[Records excerpted from a collection]
• • •

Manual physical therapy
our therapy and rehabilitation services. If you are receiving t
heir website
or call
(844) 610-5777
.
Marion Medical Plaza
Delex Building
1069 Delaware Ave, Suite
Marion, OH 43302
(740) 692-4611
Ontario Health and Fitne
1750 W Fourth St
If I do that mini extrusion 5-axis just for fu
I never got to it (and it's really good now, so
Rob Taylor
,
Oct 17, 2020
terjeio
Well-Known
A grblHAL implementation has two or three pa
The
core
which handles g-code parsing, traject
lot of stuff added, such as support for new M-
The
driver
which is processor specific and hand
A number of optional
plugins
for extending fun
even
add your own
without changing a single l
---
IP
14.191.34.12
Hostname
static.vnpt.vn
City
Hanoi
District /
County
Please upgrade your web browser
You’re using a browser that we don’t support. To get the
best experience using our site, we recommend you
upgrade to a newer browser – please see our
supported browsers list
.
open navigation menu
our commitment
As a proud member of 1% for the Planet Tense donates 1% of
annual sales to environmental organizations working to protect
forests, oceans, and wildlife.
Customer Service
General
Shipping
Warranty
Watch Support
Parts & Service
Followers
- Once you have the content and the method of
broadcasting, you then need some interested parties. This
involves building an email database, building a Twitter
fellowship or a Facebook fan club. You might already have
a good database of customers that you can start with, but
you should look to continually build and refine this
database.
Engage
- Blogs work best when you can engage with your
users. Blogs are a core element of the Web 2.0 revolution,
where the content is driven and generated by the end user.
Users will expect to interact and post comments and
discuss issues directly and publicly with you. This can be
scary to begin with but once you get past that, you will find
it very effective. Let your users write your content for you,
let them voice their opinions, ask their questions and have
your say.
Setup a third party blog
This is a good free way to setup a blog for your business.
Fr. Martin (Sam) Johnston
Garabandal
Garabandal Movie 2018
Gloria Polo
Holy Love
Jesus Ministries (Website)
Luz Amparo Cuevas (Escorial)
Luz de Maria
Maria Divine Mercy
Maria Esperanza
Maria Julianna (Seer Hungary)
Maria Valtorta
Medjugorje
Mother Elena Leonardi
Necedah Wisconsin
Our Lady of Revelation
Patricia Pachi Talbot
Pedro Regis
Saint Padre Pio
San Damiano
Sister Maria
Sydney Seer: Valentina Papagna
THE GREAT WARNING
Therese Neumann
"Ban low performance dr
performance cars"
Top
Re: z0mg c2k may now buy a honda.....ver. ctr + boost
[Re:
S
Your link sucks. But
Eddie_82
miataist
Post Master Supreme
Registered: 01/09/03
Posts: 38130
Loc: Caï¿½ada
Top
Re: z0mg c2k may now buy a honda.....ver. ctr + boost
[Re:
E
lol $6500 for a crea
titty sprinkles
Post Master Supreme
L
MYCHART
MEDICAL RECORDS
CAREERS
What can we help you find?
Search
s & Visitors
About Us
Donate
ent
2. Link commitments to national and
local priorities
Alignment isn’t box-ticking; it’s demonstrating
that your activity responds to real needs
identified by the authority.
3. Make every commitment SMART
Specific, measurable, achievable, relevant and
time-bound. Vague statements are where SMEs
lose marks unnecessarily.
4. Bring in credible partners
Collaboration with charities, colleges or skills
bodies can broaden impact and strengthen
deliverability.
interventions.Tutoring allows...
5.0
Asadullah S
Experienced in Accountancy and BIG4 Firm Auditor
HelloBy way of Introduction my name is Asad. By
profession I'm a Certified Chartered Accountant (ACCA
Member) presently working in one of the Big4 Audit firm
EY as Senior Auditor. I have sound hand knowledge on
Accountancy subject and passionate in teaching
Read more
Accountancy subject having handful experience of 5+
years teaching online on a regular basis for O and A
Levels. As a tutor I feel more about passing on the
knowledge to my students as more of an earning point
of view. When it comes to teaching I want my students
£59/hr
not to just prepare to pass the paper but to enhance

• • •

TASK REQUIREMENTS: Return all lines from the data above with "find" in them.

REPLY TO THE TASK:
scary to begin with but once you get past that, you will find
What can we help you find?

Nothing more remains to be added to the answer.